Many processes that we have to deal with, biological and physical, do not follow a linear profile but much more of a curved profile.

A good example is the cooling down of an egg. When a warm egg is placed in a cold environment, the temperature of the egg will go down. This drop in temperature will not be linear, but curved. Initially, the drop will go very fast, but the more the temperature of the egg approaches the temperature of the environment, the slower the drop will be, until egg and air temperatures are identical.

The same holds for warming processes, drop in maternal antibodies after hatching or even the decrease in radiation after a nuclear accident.
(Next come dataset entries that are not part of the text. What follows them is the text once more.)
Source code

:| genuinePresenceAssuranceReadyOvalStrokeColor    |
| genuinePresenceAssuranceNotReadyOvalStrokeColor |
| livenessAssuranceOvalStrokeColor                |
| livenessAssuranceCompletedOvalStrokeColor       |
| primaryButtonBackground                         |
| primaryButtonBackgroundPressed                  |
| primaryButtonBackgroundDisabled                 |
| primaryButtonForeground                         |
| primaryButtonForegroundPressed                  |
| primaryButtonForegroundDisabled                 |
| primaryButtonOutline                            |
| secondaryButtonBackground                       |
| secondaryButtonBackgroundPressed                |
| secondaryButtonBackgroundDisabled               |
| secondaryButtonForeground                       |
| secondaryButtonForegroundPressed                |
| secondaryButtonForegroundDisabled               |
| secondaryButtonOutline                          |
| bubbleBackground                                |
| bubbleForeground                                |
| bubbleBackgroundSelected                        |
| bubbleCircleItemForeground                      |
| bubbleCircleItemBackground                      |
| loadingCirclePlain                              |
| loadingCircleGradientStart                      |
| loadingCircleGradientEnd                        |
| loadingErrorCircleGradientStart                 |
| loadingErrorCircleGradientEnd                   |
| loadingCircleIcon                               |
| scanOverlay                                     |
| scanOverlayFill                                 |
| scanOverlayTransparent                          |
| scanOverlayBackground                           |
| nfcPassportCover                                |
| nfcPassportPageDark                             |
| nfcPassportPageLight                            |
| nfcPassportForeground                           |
These processes can be described with the so called "half times". The half time is the time necessary to go through half of the initial difference.
For instance, if the egg of 40oC is placed in air of 20oC, the first half time will be time needed to let the egg go from 40oC to 30oC, being halfway the initial temperature difference between 40oC en 20oC. The second half time will be the time needed to go from 30oC to 25oC, the third half time from 25oC to 22.5oC, and so on.

In principle, all half times are more or less equal in time. This means that if we know the length of the first half time, we know more or less the other ones as well. We normally consider the temperature to be constant after 5 half times. This means that if the first half time is for instance 30 minutes, we know that the egg will reach the temperature of the environment after 2.5 hours (5 x 30 minutes).

We can also use half times to determine what the environmental temperature must be to bring an egg at a certain temperature after a certain time.

The critical temperature for embryo development is 25oC. If we want to bring the egg from 40oC below 25oC in 30 minutes, an environmental temperature of 20oC is too high, when the half time is 30 minutes. With this temperature it will take two half times, being 2 x 30 minutes. In such a situation, either the environmental temperature must be decreased to 10oC (giving a temperture drop in one half time from 40oC to 25oC), or the half time has to be decreased to 15 minutes.

Half times in cooling are not fixed, but depend for largely on the air velocity over the eggs. More air velocity will increase the heat transfer from egg to air, and therefore will decrease the half times.

Half times for maternal antibodies or for nuclear radiation are much more fixed, and much more difficult to influence.